The third new procedure we adopted for this study was the approach of AVN ablation through left axillary vein access, which was later used as the access for the LBBAP lead. AVN ablation using the axillary vein has been recently studied and appears to have multiple inherent advantages compared to the conventional right femoral approach [16,17]. This approach is even more relevant in cases involving an LBBAP because the His bundle region is typically already mapped prior to the LBBAP lead implant, and the venous access for AVN ablation is also already established. The only additional step required is the insertion of an ablation catheter (frequently over a long sheath to enhance stability) to ablate the AVN, guided by the His bundle position already recorded as part of the LBBAP procedure. Only one patient in this series required right femoral access. In this case, a vascular closure device was used to minimize the bedrest time. By eliminating (or minimizing) femoral access, patients are able to ambulate sooner, which translates to better patient comfort, quicker recovery, and typically facilitates a same-day dismissal.

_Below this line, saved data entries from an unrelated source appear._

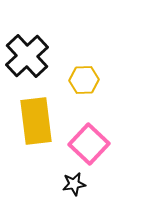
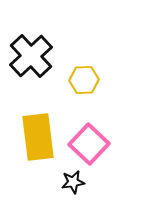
black cross: moved 4 px right
yellow rectangle: moved 2 px right, 16 px down
black star: moved 1 px left, 2 px up
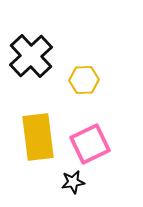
pink square: moved 1 px right; rotated 21 degrees clockwise
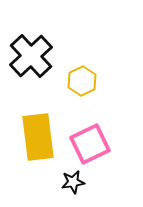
yellow hexagon: moved 2 px left, 1 px down; rotated 24 degrees counterclockwise
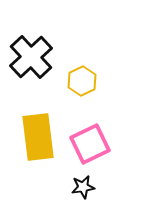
black cross: moved 1 px down
black star: moved 10 px right, 5 px down
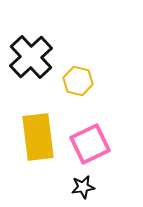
yellow hexagon: moved 4 px left; rotated 20 degrees counterclockwise
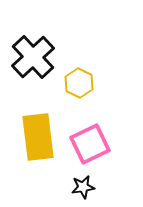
black cross: moved 2 px right
yellow hexagon: moved 1 px right, 2 px down; rotated 12 degrees clockwise
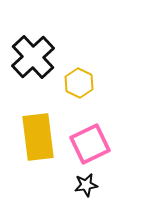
black star: moved 3 px right, 2 px up
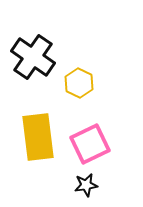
black cross: rotated 12 degrees counterclockwise
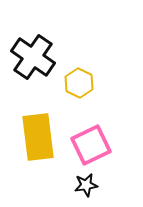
pink square: moved 1 px right, 1 px down
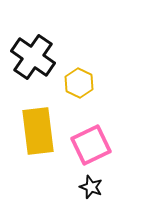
yellow rectangle: moved 6 px up
black star: moved 5 px right, 2 px down; rotated 30 degrees clockwise
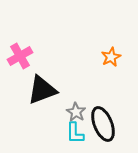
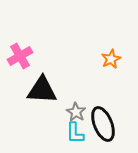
orange star: moved 2 px down
black triangle: rotated 24 degrees clockwise
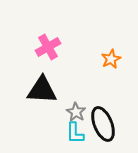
pink cross: moved 28 px right, 9 px up
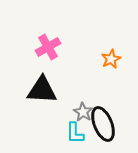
gray star: moved 7 px right
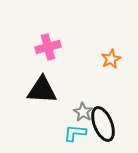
pink cross: rotated 15 degrees clockwise
cyan L-shape: rotated 95 degrees clockwise
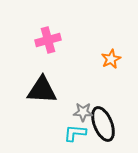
pink cross: moved 7 px up
gray star: rotated 30 degrees counterclockwise
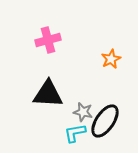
black triangle: moved 6 px right, 4 px down
gray star: rotated 12 degrees clockwise
black ellipse: moved 2 px right, 3 px up; rotated 56 degrees clockwise
cyan L-shape: rotated 15 degrees counterclockwise
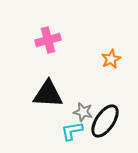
cyan L-shape: moved 3 px left, 2 px up
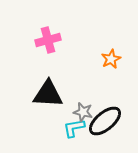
black ellipse: rotated 16 degrees clockwise
cyan L-shape: moved 2 px right, 3 px up
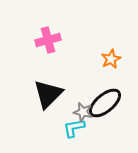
black triangle: rotated 48 degrees counterclockwise
black ellipse: moved 18 px up
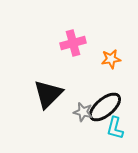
pink cross: moved 25 px right, 3 px down
orange star: rotated 18 degrees clockwise
black ellipse: moved 4 px down
cyan L-shape: moved 41 px right; rotated 65 degrees counterclockwise
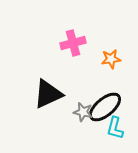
black triangle: rotated 20 degrees clockwise
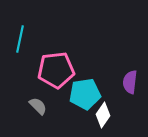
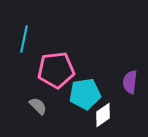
cyan line: moved 4 px right
white diamond: rotated 20 degrees clockwise
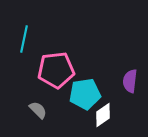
purple semicircle: moved 1 px up
gray semicircle: moved 4 px down
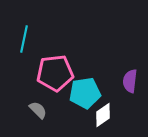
pink pentagon: moved 1 px left, 3 px down
cyan pentagon: moved 1 px up
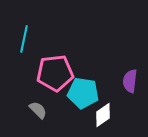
cyan pentagon: moved 2 px left; rotated 16 degrees clockwise
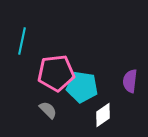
cyan line: moved 2 px left, 2 px down
pink pentagon: moved 1 px right
cyan pentagon: moved 1 px left, 6 px up
gray semicircle: moved 10 px right
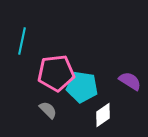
purple semicircle: rotated 115 degrees clockwise
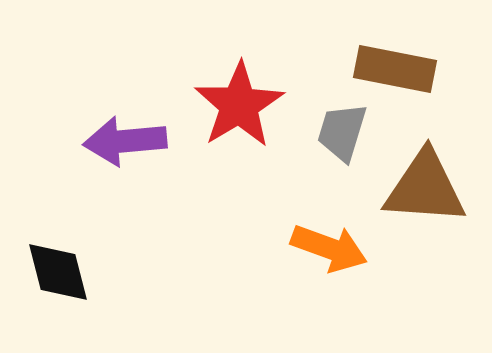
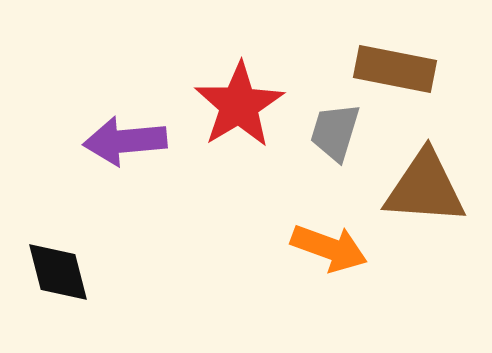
gray trapezoid: moved 7 px left
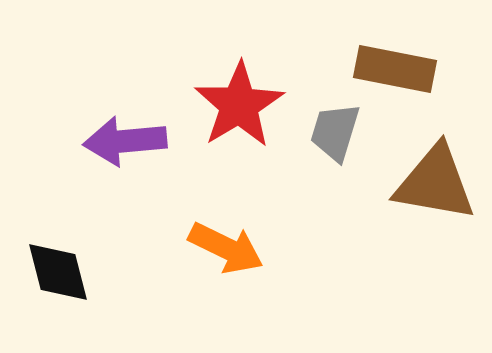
brown triangle: moved 10 px right, 5 px up; rotated 6 degrees clockwise
orange arrow: moved 103 px left; rotated 6 degrees clockwise
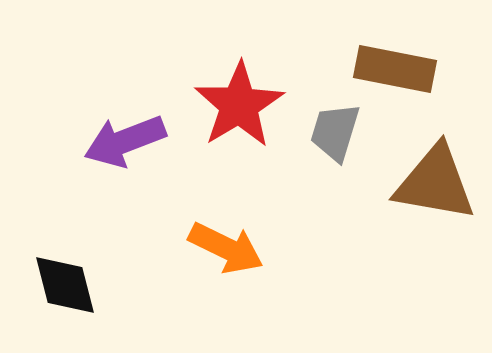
purple arrow: rotated 16 degrees counterclockwise
black diamond: moved 7 px right, 13 px down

In addition to the abovementioned measures, we added another protocol of performing a post-ambulatory device check after an immediate post-op chest X-ray confirming the lead position and adequate slack. Patients were only discharged if all these checks were satisfactory.

Finally, it should be noted that the majority of the patients in this study demonstrated a reliable escape rhythm (16/24) during the office follow up. This may be related to our intentional use of a relatively small-tip catheter (≤5 mm) and attempt to ablate the AV node as proximately as possible to potentially increase the chance of a post-ablation junctional escape rhythm.

Interestingly, a dominant percentage of the patients were female (63%) in this study. This gender bias might reflect the findings published by Linde et al. that female patients are less likely to undergo cardioversion and AF ablation, but more likely to undergo AVN ablation therapy than male patients, even though female patients have more severe AF symptoms [19].

5. Limitation

The small sample size in this study limited the power of this clinical study. In addition, this was a retrospective and observational study. However, our conclusions are consistent with larger studies demonstrating the high stability and low complication rate of the LBBAP lead [20,21]. A large-scale randomized clinical study is needed to further validate the preliminary conclusions of this study.

6. Conclusions

In this single-center pilot study, we provide initial evidence that it is feasible and safe to perform concomitant LBBAP and AVN ablation through the left axillary vein with same-day hospital dismissals.